►
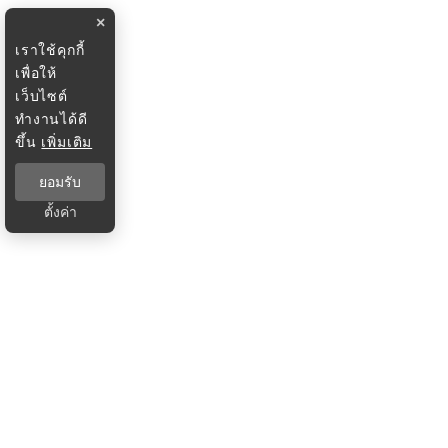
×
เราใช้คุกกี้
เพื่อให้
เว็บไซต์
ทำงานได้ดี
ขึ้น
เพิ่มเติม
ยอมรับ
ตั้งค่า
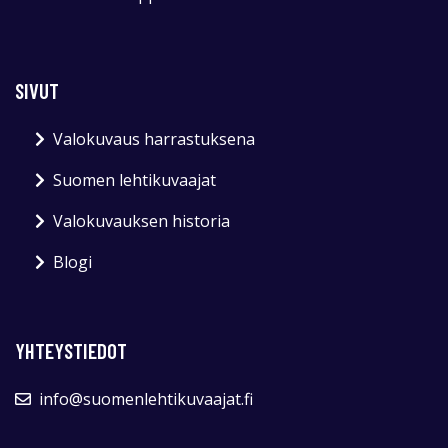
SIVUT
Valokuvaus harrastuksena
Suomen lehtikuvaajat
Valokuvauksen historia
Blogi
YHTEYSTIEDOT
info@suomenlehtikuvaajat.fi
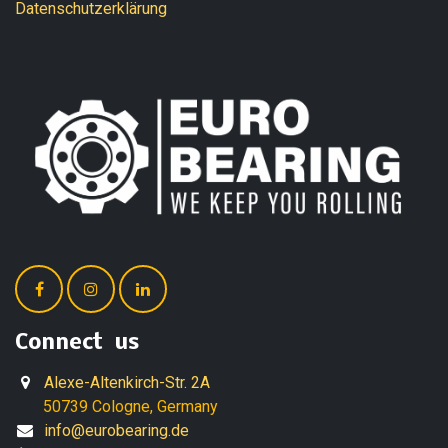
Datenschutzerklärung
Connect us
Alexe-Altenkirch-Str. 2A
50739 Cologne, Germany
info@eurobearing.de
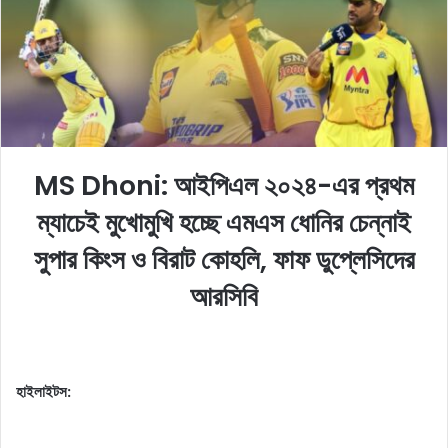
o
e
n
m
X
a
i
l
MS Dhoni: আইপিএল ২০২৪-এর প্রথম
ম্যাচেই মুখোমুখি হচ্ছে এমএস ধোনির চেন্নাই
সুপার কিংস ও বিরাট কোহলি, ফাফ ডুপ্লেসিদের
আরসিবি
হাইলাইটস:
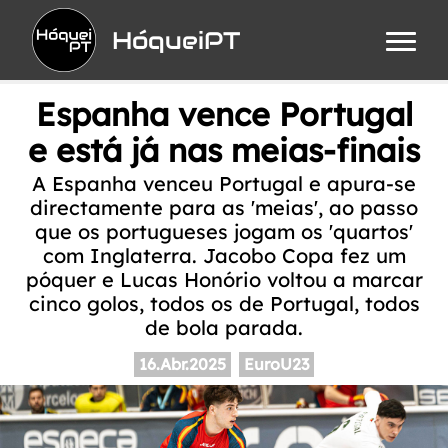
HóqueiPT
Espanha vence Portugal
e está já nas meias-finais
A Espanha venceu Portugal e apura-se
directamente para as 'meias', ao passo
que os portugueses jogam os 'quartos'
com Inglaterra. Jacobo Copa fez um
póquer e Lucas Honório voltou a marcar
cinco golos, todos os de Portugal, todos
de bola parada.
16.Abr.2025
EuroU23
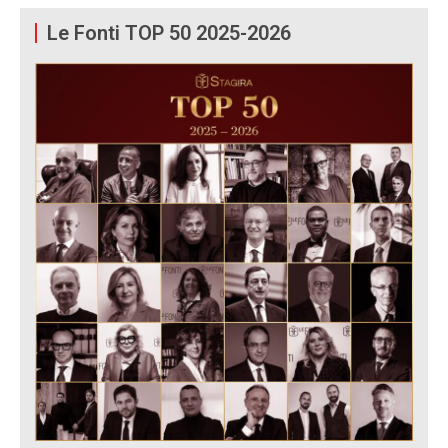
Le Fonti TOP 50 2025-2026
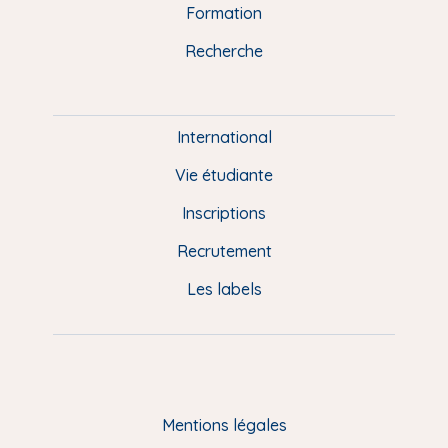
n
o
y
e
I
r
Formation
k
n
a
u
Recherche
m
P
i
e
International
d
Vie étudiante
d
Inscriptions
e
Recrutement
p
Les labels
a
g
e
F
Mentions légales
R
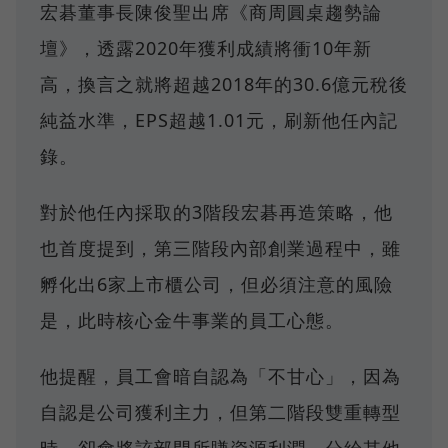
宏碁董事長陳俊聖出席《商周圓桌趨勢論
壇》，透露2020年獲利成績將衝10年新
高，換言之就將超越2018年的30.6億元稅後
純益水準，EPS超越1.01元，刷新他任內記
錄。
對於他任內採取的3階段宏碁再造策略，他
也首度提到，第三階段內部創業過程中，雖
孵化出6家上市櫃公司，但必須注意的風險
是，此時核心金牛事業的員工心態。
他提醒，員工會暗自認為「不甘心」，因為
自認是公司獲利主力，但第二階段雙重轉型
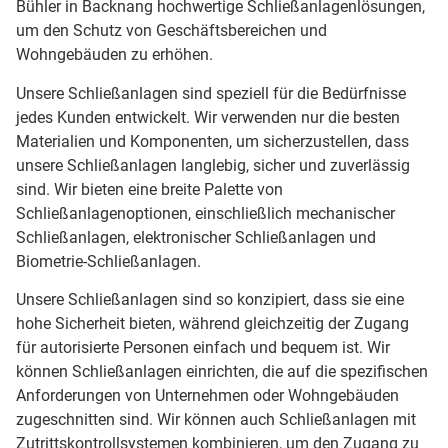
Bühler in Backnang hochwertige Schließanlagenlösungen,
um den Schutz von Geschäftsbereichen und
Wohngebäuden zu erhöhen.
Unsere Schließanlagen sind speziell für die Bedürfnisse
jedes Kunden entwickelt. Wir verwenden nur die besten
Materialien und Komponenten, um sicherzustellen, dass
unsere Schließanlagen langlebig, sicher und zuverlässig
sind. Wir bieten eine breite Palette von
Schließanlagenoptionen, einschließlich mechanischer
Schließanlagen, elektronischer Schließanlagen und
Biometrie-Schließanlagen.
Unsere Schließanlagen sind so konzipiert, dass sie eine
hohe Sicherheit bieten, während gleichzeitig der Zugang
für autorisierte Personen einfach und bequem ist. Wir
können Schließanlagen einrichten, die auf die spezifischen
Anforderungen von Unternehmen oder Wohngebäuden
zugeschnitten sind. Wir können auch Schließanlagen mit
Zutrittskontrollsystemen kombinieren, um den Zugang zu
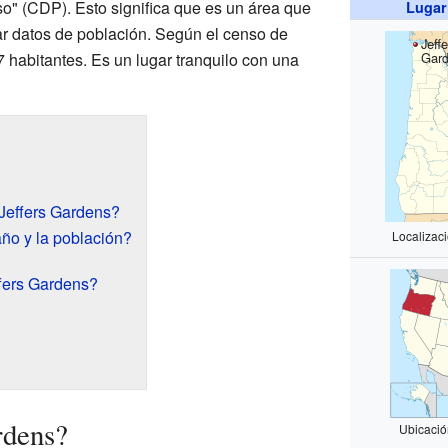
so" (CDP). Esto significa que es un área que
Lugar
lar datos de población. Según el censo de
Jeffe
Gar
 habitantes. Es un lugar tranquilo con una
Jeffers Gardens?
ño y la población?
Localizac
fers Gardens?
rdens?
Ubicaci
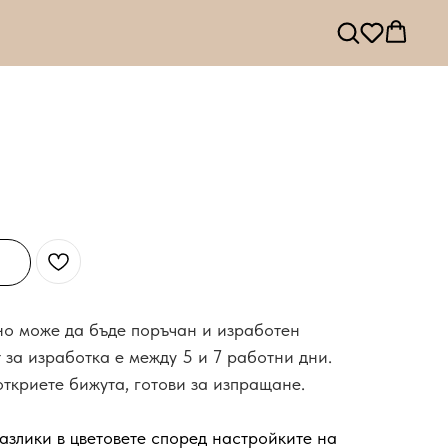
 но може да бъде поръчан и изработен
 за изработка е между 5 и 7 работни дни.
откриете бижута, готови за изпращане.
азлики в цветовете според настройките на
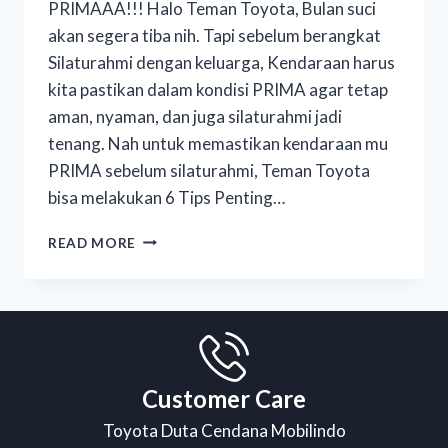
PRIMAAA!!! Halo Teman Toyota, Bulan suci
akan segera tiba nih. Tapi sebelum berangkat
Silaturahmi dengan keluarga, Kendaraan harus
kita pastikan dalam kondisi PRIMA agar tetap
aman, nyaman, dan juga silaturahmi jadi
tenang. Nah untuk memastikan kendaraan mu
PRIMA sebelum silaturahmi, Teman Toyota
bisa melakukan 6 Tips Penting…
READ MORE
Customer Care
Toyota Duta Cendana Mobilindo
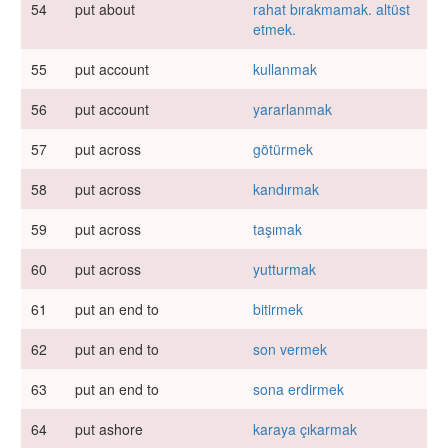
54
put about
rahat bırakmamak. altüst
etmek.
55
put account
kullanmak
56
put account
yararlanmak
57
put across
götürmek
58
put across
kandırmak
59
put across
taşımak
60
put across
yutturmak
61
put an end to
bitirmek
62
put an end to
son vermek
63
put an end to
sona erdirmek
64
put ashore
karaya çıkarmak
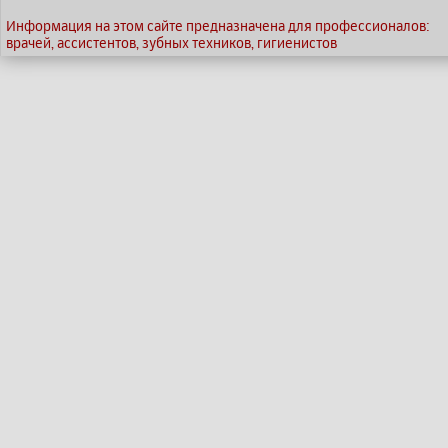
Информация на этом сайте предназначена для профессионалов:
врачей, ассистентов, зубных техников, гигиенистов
◄
### EXERCISE GOAL
Show, from the material above, each line that includes the string "können".

### FINISHED EXERCISE
können Schließanlagen einrichten, die auf die spezifischen
zugeschnitten sind. Wir können auch Schließanlagen mit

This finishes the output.